Mi vecina la del tercero

Mi vecina, como bien dice el título, vive en el tercero, justo justísimo encima de lo que es mi casa. El segundo, no podía ser otro.

Se llama Cayetana los lunes, Daniela los martes, Bibiana los miércoles y los jueves y ya, a partir del viernes, es simplemente “nena”, “bonita” y “ven aquí que te vea yo bien”.

Ay. Mi vecina la del tercero y carente de nombre estable.

En su buzón pone el nombre del antiguo inquilino, un tal Alberto García, un simplista de la vida. Esta es más divertida. Puede que sea agente secreto entre semana y los fines de semana, se desestresa. Todos tenemos derecho a ello, ¡digo yo! Hablando de yo, yo no la llamo más que como la he nombrado ya cuatro veces, que quede claro.

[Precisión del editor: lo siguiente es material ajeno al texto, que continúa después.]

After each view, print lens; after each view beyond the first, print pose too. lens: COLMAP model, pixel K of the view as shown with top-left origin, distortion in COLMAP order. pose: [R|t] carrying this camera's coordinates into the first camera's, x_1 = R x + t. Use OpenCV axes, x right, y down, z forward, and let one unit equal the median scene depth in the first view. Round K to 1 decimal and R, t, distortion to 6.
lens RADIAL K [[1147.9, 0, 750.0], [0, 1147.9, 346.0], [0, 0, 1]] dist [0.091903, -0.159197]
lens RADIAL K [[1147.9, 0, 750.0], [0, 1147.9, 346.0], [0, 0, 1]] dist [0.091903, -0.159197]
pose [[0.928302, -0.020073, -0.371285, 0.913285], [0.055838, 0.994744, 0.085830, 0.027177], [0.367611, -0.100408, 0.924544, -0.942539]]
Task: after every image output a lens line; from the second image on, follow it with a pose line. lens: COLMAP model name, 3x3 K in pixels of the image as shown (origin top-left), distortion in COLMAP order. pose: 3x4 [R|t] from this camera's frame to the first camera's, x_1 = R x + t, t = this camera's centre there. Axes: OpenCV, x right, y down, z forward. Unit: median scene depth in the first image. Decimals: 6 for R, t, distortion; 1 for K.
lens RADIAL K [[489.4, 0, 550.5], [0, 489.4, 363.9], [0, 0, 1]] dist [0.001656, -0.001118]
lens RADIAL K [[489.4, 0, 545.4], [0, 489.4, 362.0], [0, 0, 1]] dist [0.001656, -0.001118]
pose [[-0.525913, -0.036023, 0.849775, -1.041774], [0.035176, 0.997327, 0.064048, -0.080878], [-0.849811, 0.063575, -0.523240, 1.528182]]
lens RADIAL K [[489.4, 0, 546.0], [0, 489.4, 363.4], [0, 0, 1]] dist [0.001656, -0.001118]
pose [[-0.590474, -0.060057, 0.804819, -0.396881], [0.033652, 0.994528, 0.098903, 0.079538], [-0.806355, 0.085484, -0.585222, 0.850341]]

Nunca he subido a su casa. Bueno sí, miento. Subí un día porque los muelles de su cama se ve que estaban flojos y no me dejaba dormir con tanto movimiento. Ella desde luego que no estaba durmiendo, pero le iba a avisar de que se iba a quedar sin cama como siguiera así. Y la chica debería de descansar algún día. Los vecinos estamos para ayudar.

Subí, como he dicho, pero no abrió la muy imbécil. Perdón: es que me sentó muy mal. ¡Zorra!

Esa tarde habíamos coincidido en el ascensor, ¡qué falda más fea llevaba! Ella, yo voy siempre ideal vestida o eso me dice mi madre. Me había saludado con un escueto “hola” mientras masticaba chicle maleducadamente.

Le estoy cogiendo manía a la vecina.

Tampoco quiero seguir contando la historia del ascensor porque ya en ese tiempo del hola y cuatro mandibulazos para rumiar el chicle, había llegado (yo) a mi destino. Mi casa. Mi segundo piso. Ella subió y abrió la puerta de su humilde —lo que faltaba es que tuviera una mansión la jodía— morada y cerró de un portazo.

Igual no es maleducada. Igual estaba enfadada porque la gente se había reído de su falda en la calle. Normal, era muy fea querida.